EXERCISE INPUTS:
= = = =

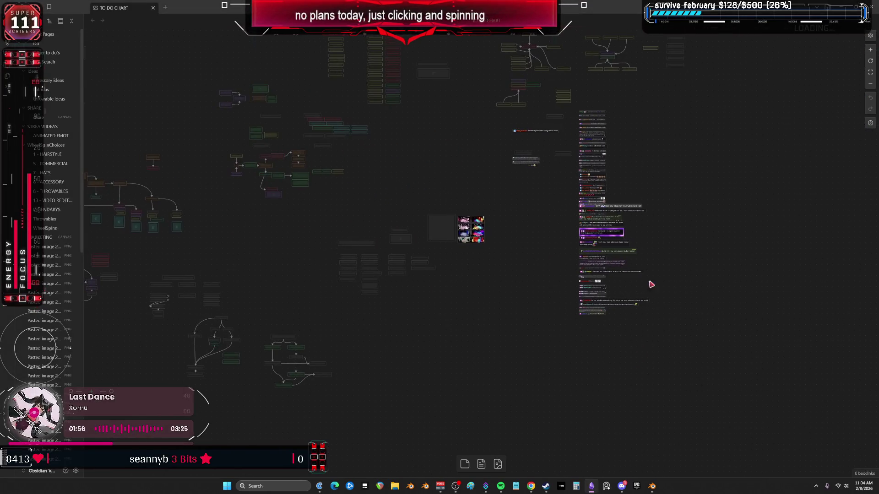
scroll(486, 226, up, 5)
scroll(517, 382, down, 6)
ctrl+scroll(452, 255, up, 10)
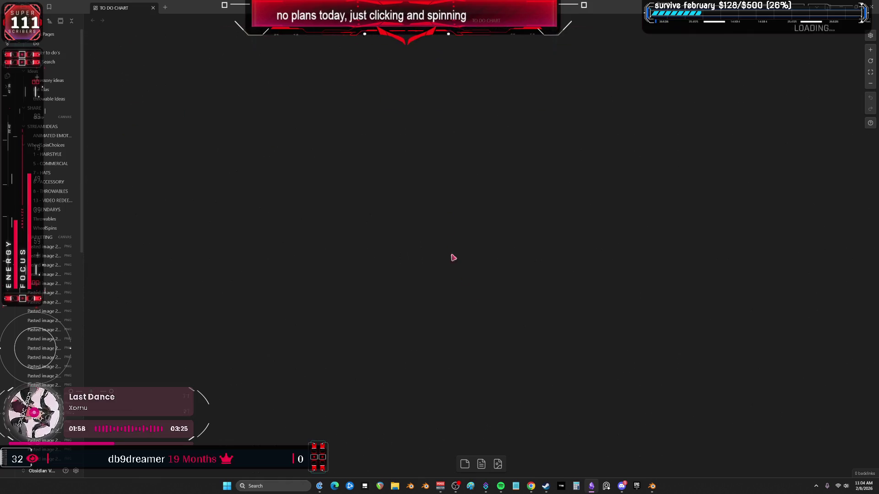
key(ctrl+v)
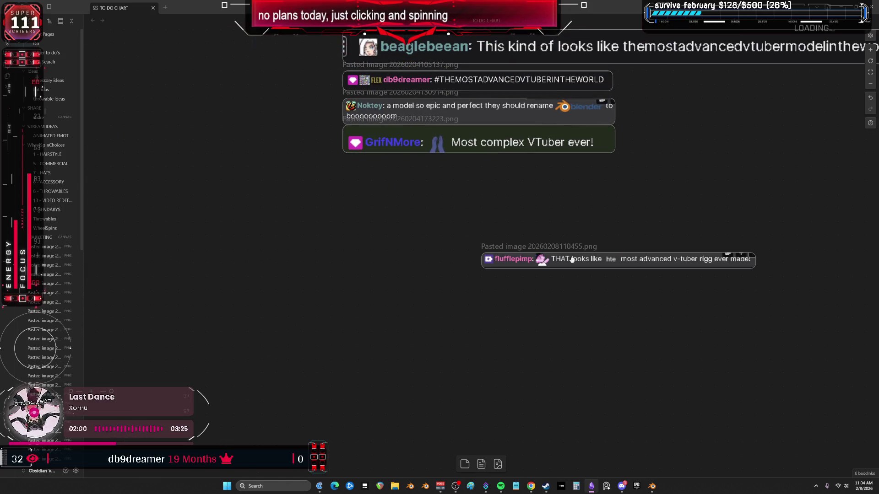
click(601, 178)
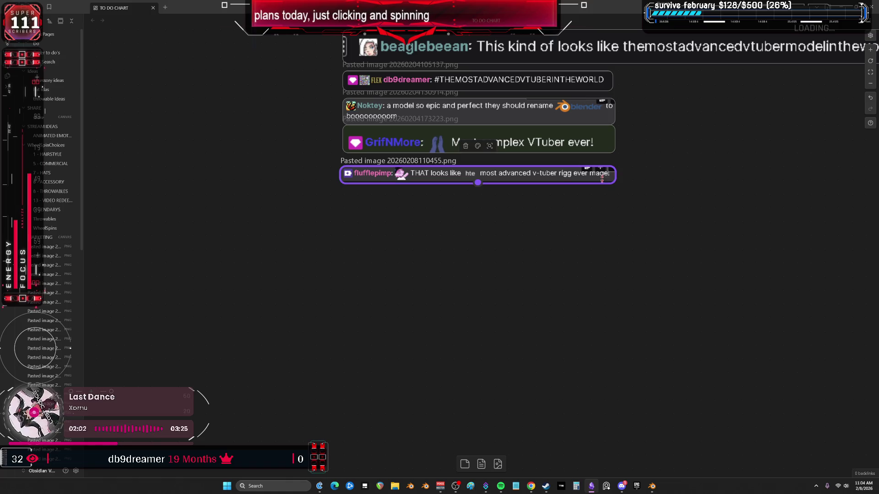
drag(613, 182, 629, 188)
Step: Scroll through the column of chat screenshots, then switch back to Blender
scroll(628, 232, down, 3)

= = = =

Write out every line above again exactly, with the pictures left out.

scroll(486, 226, up, 5)
scroll(517, 382, down, 6)
ctrl+scroll(452, 255, up, 10)
key(ctrl+v)
click(601, 178)
drag(613, 182, 629, 188)
Step: Scroll through the column of chat screenshots, then switch back to Blender
scroll(628, 232, down, 3)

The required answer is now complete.